### Text segment ###

Lilly a pre disposition to alcoholism is correct. Every alcoholic is born an alcoholic. They may not know it at the time they are born but scientifically they are pre disposed to alcoholism. Just as we are now finding genes for Alzheimers you can bet that the gene mutation for Alcoholism will eventually surface.

I know this is off topic but my understanding of what your saying is that if a person was an alcoholic prior to marriage then that would be a reason for anulment. If they became an alcoholic after marriage then that is not a reason since the vows include the words “in Sickness and in Health”. Well just because they were not a noticeable alcoholic prior to marriage does not mean they were any less of an alcoholic. The disease is progressive and in many cases does not truly manifest itself until later in life at which time many people have been married for years. You see, the disease was always there.

Again, we are back to common sense and this seems to be lacking for many of you bent on hell and fire in your responses. I hope your listening here :mad: Henry. I actually pray for those individuals who have fundamental blinders on. The church is not always correct on everything, and they realize that. That is why the church periodically has its leaders convene to discuss the laws of the Church.

God Speed to All of You.😉

Henry you truly need to get a grip on reality. Y
 
Well, I think the Catholic view that marriage should be entered with free will and full consent is probably a recent idea. Historically people have always entered marriage to improve their lives and the Church said nothing about that. Prince and princesses were bethrothed to one another not for love but for political gain and strategic alliances, a widower would marry a woman because he needed someone to care for his children, girls looked for a man to escape poverty or an oppressive father. Sometimes these marriages worked out as you “grew” to love your spouse, sometimes not and you spent your earthy life in hell with no easy way out. Things are a little different now as we have many more choices in life. There are still many people - mainly women in eastern countries who have little or no choice in choosing their marriage partner.

### Given records ###

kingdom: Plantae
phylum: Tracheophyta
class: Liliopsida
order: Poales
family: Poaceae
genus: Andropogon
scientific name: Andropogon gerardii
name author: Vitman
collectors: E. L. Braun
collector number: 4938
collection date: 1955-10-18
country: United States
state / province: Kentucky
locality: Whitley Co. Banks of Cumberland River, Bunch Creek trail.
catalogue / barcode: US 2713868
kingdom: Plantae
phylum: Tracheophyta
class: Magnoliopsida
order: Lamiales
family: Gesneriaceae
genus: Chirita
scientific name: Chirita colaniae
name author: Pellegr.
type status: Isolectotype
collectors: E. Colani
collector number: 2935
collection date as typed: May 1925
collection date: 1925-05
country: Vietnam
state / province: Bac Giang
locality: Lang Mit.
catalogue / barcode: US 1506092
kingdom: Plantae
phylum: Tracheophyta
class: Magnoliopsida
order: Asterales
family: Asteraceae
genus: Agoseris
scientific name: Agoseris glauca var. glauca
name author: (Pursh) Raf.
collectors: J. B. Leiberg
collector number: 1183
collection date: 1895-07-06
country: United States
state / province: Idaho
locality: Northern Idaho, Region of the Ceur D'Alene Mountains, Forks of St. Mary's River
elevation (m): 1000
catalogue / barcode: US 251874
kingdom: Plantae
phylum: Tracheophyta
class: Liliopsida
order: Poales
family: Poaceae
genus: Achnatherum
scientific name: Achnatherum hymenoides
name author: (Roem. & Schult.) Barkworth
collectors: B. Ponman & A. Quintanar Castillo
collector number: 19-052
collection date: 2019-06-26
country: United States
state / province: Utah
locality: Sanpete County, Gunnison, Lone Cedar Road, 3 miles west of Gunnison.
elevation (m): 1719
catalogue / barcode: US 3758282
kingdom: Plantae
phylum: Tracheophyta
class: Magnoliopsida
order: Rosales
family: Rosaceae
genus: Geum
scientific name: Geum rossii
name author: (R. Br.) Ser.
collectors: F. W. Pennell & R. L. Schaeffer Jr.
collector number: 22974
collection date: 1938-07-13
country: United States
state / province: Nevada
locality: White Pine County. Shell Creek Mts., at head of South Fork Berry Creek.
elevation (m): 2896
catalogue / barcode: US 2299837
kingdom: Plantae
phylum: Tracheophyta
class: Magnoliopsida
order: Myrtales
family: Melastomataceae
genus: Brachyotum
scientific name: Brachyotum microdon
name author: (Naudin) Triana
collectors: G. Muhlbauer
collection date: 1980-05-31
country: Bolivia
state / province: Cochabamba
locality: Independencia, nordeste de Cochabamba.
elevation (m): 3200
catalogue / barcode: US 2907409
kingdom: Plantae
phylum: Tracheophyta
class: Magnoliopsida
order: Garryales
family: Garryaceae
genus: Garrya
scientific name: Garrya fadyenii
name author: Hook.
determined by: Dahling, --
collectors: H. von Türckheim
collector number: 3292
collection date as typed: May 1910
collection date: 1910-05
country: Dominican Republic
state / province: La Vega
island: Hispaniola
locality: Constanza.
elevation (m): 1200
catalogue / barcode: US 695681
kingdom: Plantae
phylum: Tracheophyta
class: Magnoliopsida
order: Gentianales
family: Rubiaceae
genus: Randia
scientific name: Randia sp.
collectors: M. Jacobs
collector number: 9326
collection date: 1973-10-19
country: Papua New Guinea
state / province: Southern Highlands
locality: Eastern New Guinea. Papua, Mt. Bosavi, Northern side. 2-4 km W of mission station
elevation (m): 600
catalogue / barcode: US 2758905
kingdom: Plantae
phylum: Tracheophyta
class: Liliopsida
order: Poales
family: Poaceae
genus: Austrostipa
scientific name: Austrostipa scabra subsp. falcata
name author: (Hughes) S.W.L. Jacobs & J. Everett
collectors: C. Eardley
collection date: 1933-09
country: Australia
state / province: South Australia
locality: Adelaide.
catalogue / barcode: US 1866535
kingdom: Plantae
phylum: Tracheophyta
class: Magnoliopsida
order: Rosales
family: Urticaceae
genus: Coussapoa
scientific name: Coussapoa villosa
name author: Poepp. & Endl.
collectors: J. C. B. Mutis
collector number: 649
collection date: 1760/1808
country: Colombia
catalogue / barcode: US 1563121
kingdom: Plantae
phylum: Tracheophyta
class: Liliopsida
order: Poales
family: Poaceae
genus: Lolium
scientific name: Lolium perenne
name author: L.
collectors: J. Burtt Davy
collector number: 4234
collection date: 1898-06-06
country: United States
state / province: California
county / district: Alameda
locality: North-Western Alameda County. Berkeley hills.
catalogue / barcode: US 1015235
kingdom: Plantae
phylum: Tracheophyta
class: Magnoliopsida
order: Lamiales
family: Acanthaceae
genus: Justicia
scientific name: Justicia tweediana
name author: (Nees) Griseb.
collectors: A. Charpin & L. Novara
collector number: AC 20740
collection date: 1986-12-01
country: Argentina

###

**Tasks to complete**
- A) Copy the part of the discussion on alcoholism and annulment between "Lilly a pre" and "will eventually surface.", inclusive.
- B) In the last paragraph of the discussion on alcoholism and annulment, who is said to have married for reasons other than love, and what was each one's reason?
- C) Continue the discussion on alcoholism and annulment from where it stops.

**Answers for the tasks**
- A)
Lilly a pre disposition to alcoholism is correct. Every alcoholic is born an alcoholic. They may not know it at the time they are born but scientifically they are pre disposed to alcoholism. Just as we are now finding genes for Alzheimers you can bet that the gene mutation for Alcoholism will eventually surface.

- B)
- Princes and princesses: political gain and strategic alliances
- A widower: he needed someone to care for his children
- Girls: to escape poverty or an oppressive father

- C)
 
I know I’m coming into this late and if the question was answered already, my apologies. Please direct me to that post.
Did you read my earlier response to you?
Anyway, I can’t understand why your wife couldn’t get an annulment based on her first husband’s infidelity and abandonment.
No, the Church cannot break the marriage any more than anyone else can. It’s not an “annulment” - this is a very common misunderstanding - it’s a “Declaration of Nullity.”

They can’t look at anything that happened after the wedding, unless it points to a situation that may have existed at the time of the wedding. In my previous message to you, I was using the example of alcoholism.

The only thing they can look at is whether or not the actual wedding itself was valid. Once you take the vows of “for better or worse” then whatever happens after the wedding is included in that vow, and cannot be grounds to say that no wedding ever took place.

You can separate from your spouse and even get a civil divorce if he or she is making the common life unbearable, but you are married to him or her for life in the eyes of God - you cannot remarry.
I know a person who was able to get an annulment from his first wife with no problems. Neither one was committing adultry, they were married in the Catholic Church, and he said the process wasn’t even that long or arduous. He would be first to admit that there really wasn’t anything truly wrong, they just stopped loving each other. (Please note, I’m not condoning this. I also believe in for good or ill.) How could he have been granted an annulment so easily and then your wife, who has a first husband who was unfaithful and abandoned her and their child, not be granted one?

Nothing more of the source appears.